I’d never dreamed of setting a world record. But when the opportunity presented itself, I couldn’t refuse.

It happened last week at the amusement industry’s annual convention in Orlando. I go each year, eager to learn about new trends, technology and products that Children’s Fairyland might benefit from.

This year the keynote speaker for the General Managers and Owners’ Breakfast was Jim Patterson, Jr., chairman and CEO of the company that owns Ripley Entertainment, which operates 95 attractions under a dozen brands worldwide. Among them are San Francisco’s 10,000-square-foot Ripley’s Believe It Or Not! “Odditorium” and the Guinness World Records museums. The company welcomes some 13 million guests annually, has 39,000 employees, and takes in $8.4 billion in sales each year.

Placed around the ballroom were delightful oddities from the weird world of Ripley’s. On each of our tables was a box sealed with stickers saying “do not open.”

It’s been 96 years since Robert Ripley, a man fascinated by primitive cultures and artifacts, published his first “Believe It or Not!” newspaper cartoon. By 1933, the cartoon was read daily by millions of people; it was translated into 17 languages and published in 300 newspapers around the globe. Today it’s the longest-running comic strip in the world.

Pattison began his presentation with a humorous account of his life as a high school and college dropout and workplace washout – he was fired from his first job as delivery-truck driver. He was going to tell us about his company, he said, and its wonderfully quirky “Ripley Way,” but first he invited us to reveal the mystery of the boxes.

Each one contained a number of model glider airplanes made of balsa wood.

They were there for a reason, Pattison told us. We were going to attempt a world record: “The most people launching handheld model gliders simultaneously.” To underscore the seriousness of the effort, Pattison introduced a British-accented representative from Guinness World Records, who was there to officially verify our effort.

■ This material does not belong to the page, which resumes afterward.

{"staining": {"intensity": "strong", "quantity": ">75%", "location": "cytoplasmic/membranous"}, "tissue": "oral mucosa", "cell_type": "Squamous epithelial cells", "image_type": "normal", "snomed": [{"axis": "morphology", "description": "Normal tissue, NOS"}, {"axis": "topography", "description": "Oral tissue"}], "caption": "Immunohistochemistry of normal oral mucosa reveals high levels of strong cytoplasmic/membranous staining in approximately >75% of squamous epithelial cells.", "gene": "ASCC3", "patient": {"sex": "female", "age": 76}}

After receiving our instructions we got the 3-2-1 countdown, and then hundreds of guests threw their model gliders into the air in unison. While the numbers were tabulated, Pattison continued with his keynote talk.

Pattison described Ripley’s as being a “functionally dysfunctional” company, thanks in large part to the Ripley Way. Here are its components:

–Management by chaos is not all bad (be flexible)

–If it’s not broken, mess with it (continue to improve)

–Fight turf and bureaucracy (keep focus on the customer)

–Embrace technology

–Reduce debt quickly

–Think big, act small, do more with less (“we have some tickets priced at $10”)

–Disruptors: Always be aware (our competition is people’s time)

–Force change (most people dislike it anyway)

–It’s okay to fail; fix it and move on

–Due diligence (do your homework)

–Opportunity doesn’t make a reservation (go for it when it makes sense)

–Team equals chemistry (you don’t have to like each other to be successful)

–Never lose touch with your customer (get out from behind your desk).

The Guinness official then returned with the results of our effort. Thirteen people were disqualified for non-participation, one for pretending to be a plane, and another for launching the plane in the wrong direction. But the 647 people who simultaneously launched our handheld gliders succeeded in smashing the previous world record of 250.

Each participant was presented with an official certificate commemorating the event. If we want a personalized certificate, we can go to the Guinness website, where Pattison assured us we’d be given a 50 percent discount. “Hey, we’re entrepreneurial,” he laughed.

Then he announced that, in honor of our new record, his company was making a $10,000 donation to Give Kids the World, an industry-funded resort and theme park in Florida for children with life-threatening illnesses and their families.